The Impact of CISA 2015 on Cyber Threat Sharing Practices

As the expiration of a pivotal statute that shields companies from liability for sharing cyberthreat indicators approaches, experts are raising concerns about the implications for corporate cyber defense initiatives. The Cybersecurity Information Sharing Act of 2015 (CISA 2015) is set to lapse at 12:01 a.m. Wednesday, barring urgent congressional action, which would dismantle a liability shield that has been in place for nearly a decade.

Legal professionals and cybersecurity leaders are contemplating the fallout of this legislative change. Analysts at Information Security Media Group have indicated that the fate of threat information sharing will hinge on interpretations of legal nuances rather than purely technological considerations.

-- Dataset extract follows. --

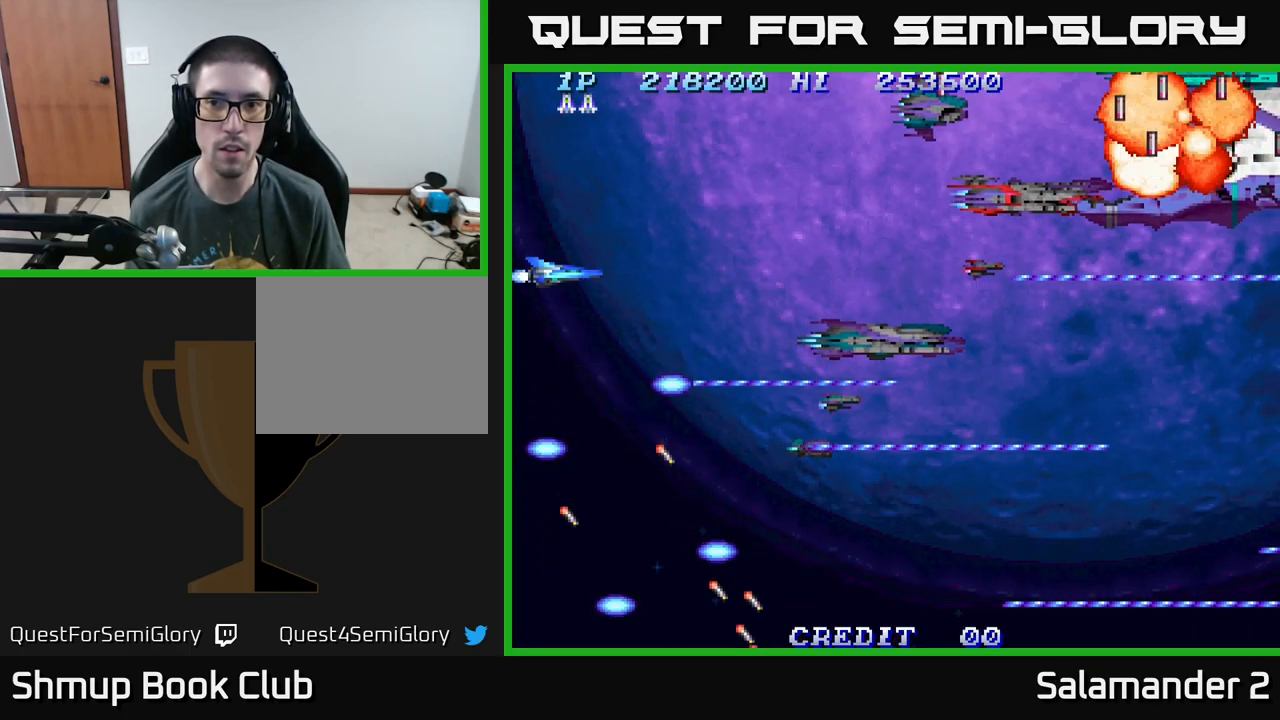
{"buttons": ["A"], "right_stick": "center", "events": []}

“The central issue here has always revolved around legal considerations,” stated Megan Stifel, Chief Strategy Officer at the Institute for Security and Technology and former Director of International Cyber Policy at the White House. She expressed hope that companies continue to share anonymized cybersecurity data despite potential legal risks.

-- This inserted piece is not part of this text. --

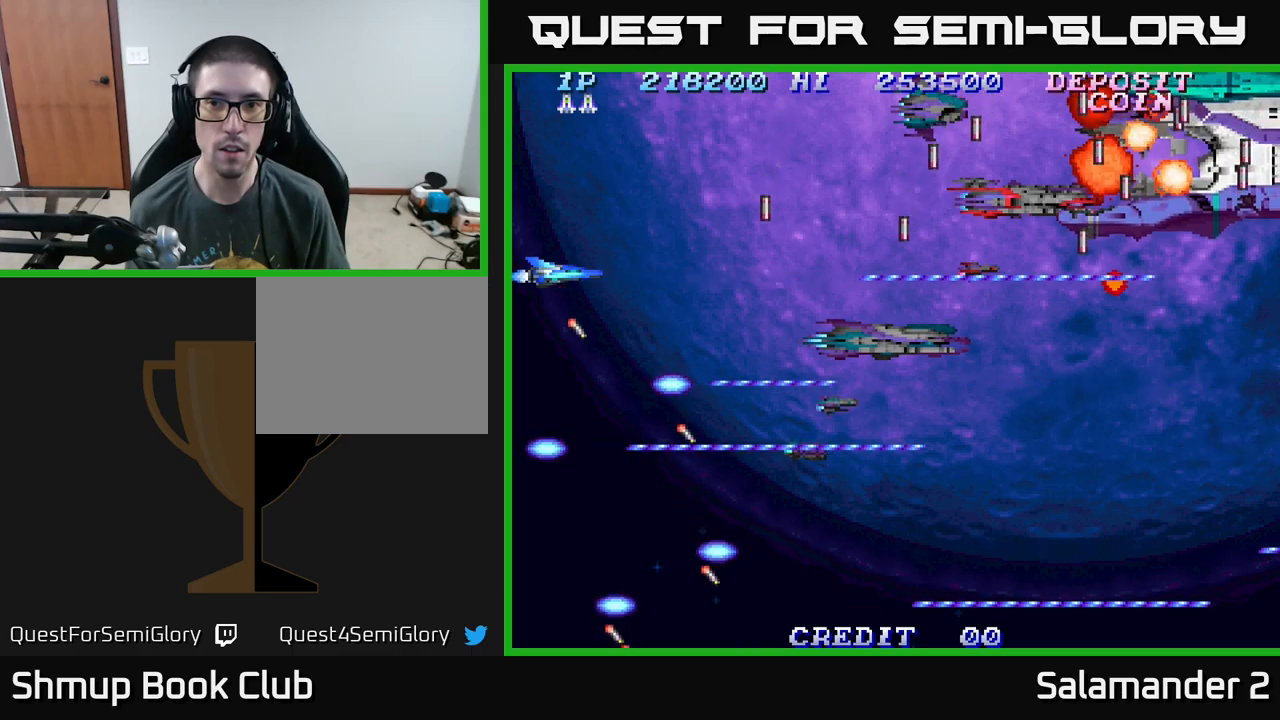
{"buttons": ["A"], "right_stick": "center", "events": []}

Established under CISA 2015, the current legal framework permits corporations to share cyberthreat information with the federal government and among themselves through the Department of Homeland Security, facilitating better intelligence sharing. However, without the protection guaranteed by the law, businesses may be hesitant to exchange information, fearing the potential for litigation.

Errol Weiss, Chief Security Officer at the Health Information Sharing and Analysis Center, highlighted the chilling effect the law’s expiration could foster. He warned that the absence of liability protections might deter voluntary information sharing among organizations, particularly in the healthcare sector, though groups like Health-ISAC aim to maintain vital intelligence exchanges within their networks.

Scott Algeier, Executive Director of the IT-ISAC, underscored the importance of information sharing among technology firms and indicated that his organization would strive to continue these efforts. Nonetheless, he cautioned that even a temporary lapse in CISA 2015 could significantly influence the nature and scope of information exchanges, especially involving government agencies.

Looking ahead, cybersecurity authorities agree that short-term disruptions may be manageable; however, if the situation extends, concerns about liability could reshape organizational risk assessments and slow down information sharing dynamics. Michael Daniel, President and CEO of the Cyber Threat Alliance, emphasized that persistent uncertainty could present far more serious challenges.

The urgency surrounding CISA 2015 has become intertwined with ongoing political negotiations. House Republicans have proposed a short-term extension as part of a broader government funding bill, as July marks the end of the federal fiscal year and a potential government shutdown looms. Senate Democrats have signaled that they will not support a funding bill without specific conditions that address various concerns.

The hurdles to reauthorizing CISA 2015 are further complicated by political divides, notably those led by Senate Homeland Security Chairman Rand Paul, who advocates for amendments to limit the Cybersecurity and Infrastructure Security Agency’s authority, an issue that has garnered attention since the 2020 elections.

Despite these challenges, a bill recently advanced by the House Homeland Security Committee proposes reauthorizing CISA 2015 for another decade, including provisions for enhanced technology sharing with artificial intelligence developers and critical infrastructure operators. As industry stakeholders navigate this uncertain landscape, the future of cyberthreat information sharing will remain a focal point for maintaining robust defenses against cyber adversaries.